◆ **TEXT**:
Photo by Myriam Zilles on Unsplash
By Kathleen Doheny, Originally published on WebMd
With new cases of COVID-19 skyrocketing to more than 240,000 a day in the U.S., many people are facing the same situation: A family member or friend tests positive or was exposed to someone who did, and the holiday gathering, visit, or return to work is just days or hours away. Now what?
New guidance issued Monday by the Centers for Disease Control and Prevention shortens the recommended isolation and quarantine period for the general population, coming after the agency shortened the isolation period for health care workers.
If you have tested positive for COVID-19, what do you do next?
“If you have tested positive, you are infected. At the moment, you are [either] symptomatically infected or pre-symptomatically infected,’’ says Paul A. Offit, MD, director of the Vaccine Education Center and a professor of pediatrics at Children’s Hospital of Philadelphia. At that point, you need to isolate for five days, according to the new CDC guidance. (That period has been shortened from 10 days to five.)
Isolation means separating the infected person from others. Quarantine refers to things you should do if you’re exposed to the virus or you have a close contact infected with COVID-19.
Under the new CDC guidelines, after the five-day isolation, if the infected person then has no symptoms, they can leave isolation and then wear a mask for five days.
“Those who test positive also need to tell their close contacts they are positive,” says Amesh Adalja, MD, a senior scholar at the Johns Hopkins Center for Health Security.
According to the CDC, the change to a shortened quarantine time is motivated by science demonstrating that the majority of SARS-CoV-2 transmission occurs early in the course of the illness, generally in the one-to-two days prior to onset of symptoms and the two-to-three days after.
If you have been exposed to someone with COVID-19, what do you do next?
“If they are vaccinated and boosted, the guidance says there is no need to quarantine,” Adalja says. But the CDC guidance does recommend these people wear a well-fitting mask at all times when around others for 10 days after exposure.
For everyone else, including the unvaccinated and those who are more than 6 months out from their second Pfizer or Moderna vaccine dose, or more than two months from their J&J dose, the CDC recommends a quarantine for five days — and wearing a mask for the five days after that.

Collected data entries
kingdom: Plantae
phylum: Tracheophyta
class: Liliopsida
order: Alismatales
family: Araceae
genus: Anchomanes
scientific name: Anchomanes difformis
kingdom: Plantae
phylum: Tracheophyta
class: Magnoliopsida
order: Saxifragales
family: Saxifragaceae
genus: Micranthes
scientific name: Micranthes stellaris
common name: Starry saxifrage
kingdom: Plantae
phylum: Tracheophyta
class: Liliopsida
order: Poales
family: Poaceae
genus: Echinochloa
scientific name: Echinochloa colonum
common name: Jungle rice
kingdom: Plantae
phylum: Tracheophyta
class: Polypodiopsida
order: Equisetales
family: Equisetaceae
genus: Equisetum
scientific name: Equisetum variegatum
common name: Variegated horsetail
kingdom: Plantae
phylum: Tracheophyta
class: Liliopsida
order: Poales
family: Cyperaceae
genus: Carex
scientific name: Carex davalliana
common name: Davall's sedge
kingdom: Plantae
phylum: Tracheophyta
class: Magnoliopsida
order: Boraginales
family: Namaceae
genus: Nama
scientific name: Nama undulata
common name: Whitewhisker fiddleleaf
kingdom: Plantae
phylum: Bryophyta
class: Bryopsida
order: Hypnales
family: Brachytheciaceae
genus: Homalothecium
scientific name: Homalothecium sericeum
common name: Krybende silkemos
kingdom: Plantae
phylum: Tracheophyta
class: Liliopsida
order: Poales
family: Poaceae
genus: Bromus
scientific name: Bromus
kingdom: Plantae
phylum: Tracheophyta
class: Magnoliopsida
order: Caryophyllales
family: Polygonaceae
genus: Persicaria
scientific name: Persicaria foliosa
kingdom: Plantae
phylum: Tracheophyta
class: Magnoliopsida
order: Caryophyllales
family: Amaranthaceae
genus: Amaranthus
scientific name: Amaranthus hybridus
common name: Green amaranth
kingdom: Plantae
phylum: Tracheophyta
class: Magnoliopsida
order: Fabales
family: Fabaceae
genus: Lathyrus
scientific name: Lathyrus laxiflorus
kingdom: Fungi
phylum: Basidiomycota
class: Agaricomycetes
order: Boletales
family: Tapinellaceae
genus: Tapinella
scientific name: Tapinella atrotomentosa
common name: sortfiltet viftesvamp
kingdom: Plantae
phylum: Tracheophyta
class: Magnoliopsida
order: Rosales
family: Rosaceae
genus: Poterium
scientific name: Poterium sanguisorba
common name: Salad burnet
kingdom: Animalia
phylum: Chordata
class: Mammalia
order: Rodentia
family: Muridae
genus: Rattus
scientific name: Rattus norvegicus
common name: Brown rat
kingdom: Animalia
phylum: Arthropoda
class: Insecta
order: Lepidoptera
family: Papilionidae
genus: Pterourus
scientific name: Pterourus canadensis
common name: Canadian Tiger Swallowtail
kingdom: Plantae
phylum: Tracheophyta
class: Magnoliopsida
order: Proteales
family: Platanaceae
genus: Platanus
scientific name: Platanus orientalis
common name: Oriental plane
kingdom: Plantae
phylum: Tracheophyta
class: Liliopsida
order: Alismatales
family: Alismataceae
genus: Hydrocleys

◆ **REQUIRED TASKS**:
**a)** Extract the passage of the COVID-19 article from "Under the new" to "for Health Security.".
**b)** According to the COVID-19 article, why did the CDC shorten the quarantine time? Answer in one to three sentences.
**c)** Answer these questions from the COVID-19 article, one per line:
(i) How many new COVID-19 cases a day were being reported in the U.S.?
(ii) What position does Amesh Adalja hold?
(iii) For how long after exposure should vaccinated and boosted people wear a well-fitting mask around others?
The records aren't needed for any of this work.

◆ **ANSWERS TO THIS EXERCISE**:
**a)**
Under the new CDC guidelines, after the five-day isolation, if the infected person then has no symptoms, they can leave isolation and then wear a mask for five days.
“Those who test positive also need to tell their close contacts they are positive,” says Amesh Adalja, MD, a senior scholar at the Johns Hopkins Center for Health Security.

**b)** The CDC made the change because science shows that most SARS-CoV-2 transmission happens early in the illness. This is generally in the one to two days before symptoms begin and the two to three days after.

**c)**
(i) More than 240,000 a day.
(ii) He is a senior scholar at the Johns Hopkins Center for Health Security.
(iii) For 10 days after exposure.